The depurated tincture b 1, on addition to water, of course forms; a clear mixture; but tincture a only causes a slight opacity when it is mixed with water—very little more than the same quantity of tincture of orange peel would cause.
I also percolated a separate tincture of the powdered pericarp lining, 1 in 8 with rectified spirit, marked d. It is pale greenish-yellow in color, has the same but less bitter taste than the tincture b 1, and is five points lower in specific gravity. The marc left was still bitter. I likewise prepared a tincture of the hairs 1 in 8, with rectified spirit, marked c. It has the yellowish-green color of tincture a, and has a similar bitter taste, although according to Messrs. Hardy & Gallois (Pharm. Jour., 1877, p. 756; Am. Jour. Ph., 1877, p. 402) the hairs only contain ineine, a crystalline principle which has not the same physiological action as strophanthin contained in the seeds; this stops the heart's action when its solution is injected into a frog, which ineine does not.
I give these results of my experiments, expecting to elicit expression of opinion as to what formula might eventually be adopted. The present one, Dr. Fraser himself acknowledges, produces a preparation too concentrated for practical use. As the drug arrives with a variable amount of the pericarp adhering, and this generally in bad condition, and as the hairs are said to possess different properties to the seeds, I think the seeds alone should still be used, as they only can be relied upon to produce an uniform tincture. The other portions possessing activity might be economized for preparing the active principle. Care must be taken in handling the drug and its preparations, as they act as topical irritants, to the mucous membrane particularly.
Since writing the above Dr. Ringer has kindly tried the ethereal oil on frogs for me and finds that although not inert it does not possess much activity, not nearly so much as a 1 per cent. solution of the arrow poison.

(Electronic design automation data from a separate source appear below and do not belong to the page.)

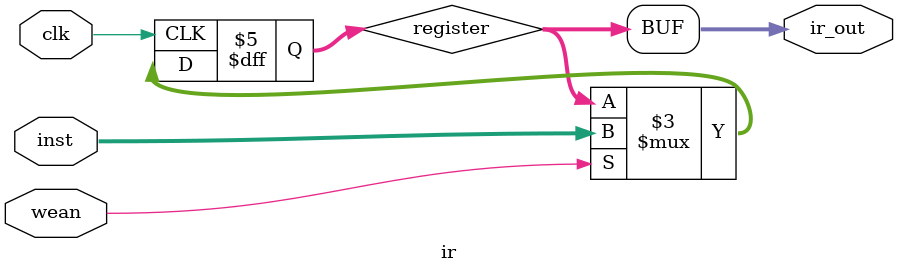
<source format=v>
`timescale 1ns / 1ps


module ir(
    input clk,
    input wean,
    input [31:0]inst,
    output [31:0]ir_out
    );
    reg [31:0]register;
    always@(posedge clk)
        begin
        if(wean)
            begin
            register = inst;
            end
        end
    assign ir_out = register;
endmodule

</source>
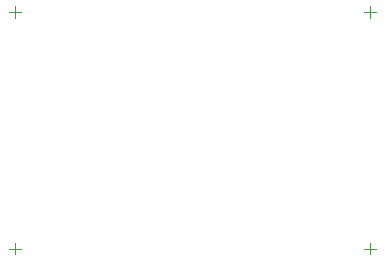
<source format=gbr>
G04*
G04 #@! TF.GenerationSoftware,Altium Limited,Altium Designer,24.9.1 (31)*
G04*
G04 Layer_Color=16711935*
%FSLAX25Y25*%
%MOIN*%
G70*
G04*
G04 #@! TF.SameCoordinates,BE83DA22-E0C5-4DDF-BF2C-7847B46FCBB1*
G04*
G04*
G04 #@! TF.FilePolarity,Positive*
G04*
G01*
G75*
%ADD61C,0.00197*%
D61*
X157480Y17717D02*
Y21654D01*
X155512Y19685D02*
X159449D01*
X155512Y98425D02*
X159449D01*
X157480Y96457D02*
Y100394D01*
X273622Y98425D02*
X277559D01*
X275590Y96457D02*
Y100394D01*
X273622Y19685D02*
X277559D01*
X275590Y17717D02*
Y21654D01*
M02*

</source>
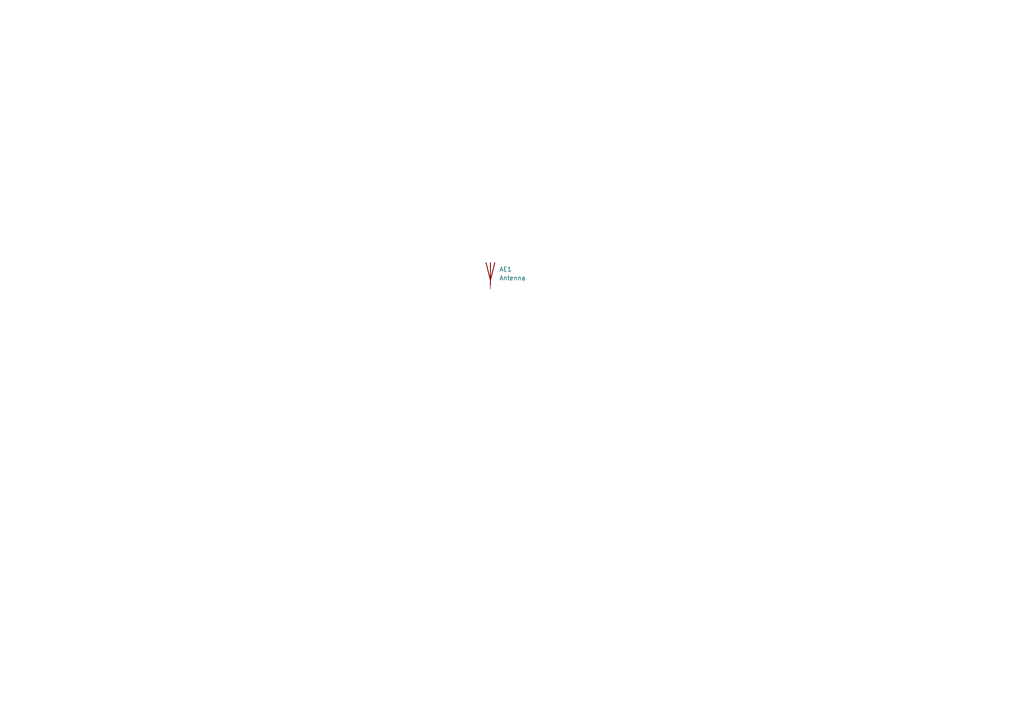
<source format=kicad_sch>
(kicad_sch
	(version 20231120)
	(generator "eeschema")
	(generator_version "8.0")
	(uuid "b666d06c-62c6-445f-9875-b871647b8664")
	(paper "A4")
	
	(symbol
		(lib_id "Device:Antenna")
		(at 142.24 78.74 0)
		(unit 1)
		(exclude_from_sim no)
		(in_bom yes)
		(on_board yes)
		(dnp no)
		(fields_autoplaced yes)
		(uuid "72c318b2-b891-4f5c-b5c4-e4b26ee449d1")
		(property "Reference" "AE1"
			(at 144.78 78.1049 0)
			(effects
				(font
					(size 1.27 1.27)
				)
				(justify left)
			)
		)
		(property "Value" "Antenna"
			(at 144.78 80.6449 0)
			(effects
				(font
					(size 1.27 1.27)
				)
				(justify left)
			)
		)
		(property "Footprint" "EMC_antenna:EMC_antenna"
			(at 142.24 78.74 0)
			(effects
				(font
					(size 1.27 1.27)
				)
				(hide yes)
			)
		)
		(property "Datasheet" "~"
			(at 142.24 78.74 0)
			(effects
				(font
					(size 1.27 1.27)
				)
				(hide yes)
			)
		)
		(property "Description" "Antenna"
			(at 142.24 78.74 0)
			(effects
				(font
					(size 1.27 1.27)
				)
				(hide yes)
			)
		)
		(pin "1"
			(uuid "eb0d2c51-c56a-4436-acb4-01af54697f53")
		)
		(instances
			(project ""
				(path "/b666d06c-62c6-445f-9875-b871647b8664"
					(reference "AE1")
					(unit 1)
				)
			)
		)
	)
	(sheet_instances
		(path "/"
			(page "1")
		)
	)
)

</source>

Mr. T. R. Bradford, of University College, to whom I gave samples, also writes:—
"I have performed some experiments with the tinctures of the seeds, pods, and hairs, and I find them all active; but that obtained from the hairs is the weakest, and that from the seeds is the strongest in arresting the movements of the frog heart. They are also all of them powerful muscle poisons, particularly the pod tincture, but of course to, decide this more experiments would be necessary."—Phar. Jour. and Trans., Nov. 20, 1886, p. 411.
The American Journal of Pharmacy, Vol. 59, 1887, was edited by John M. Maisch.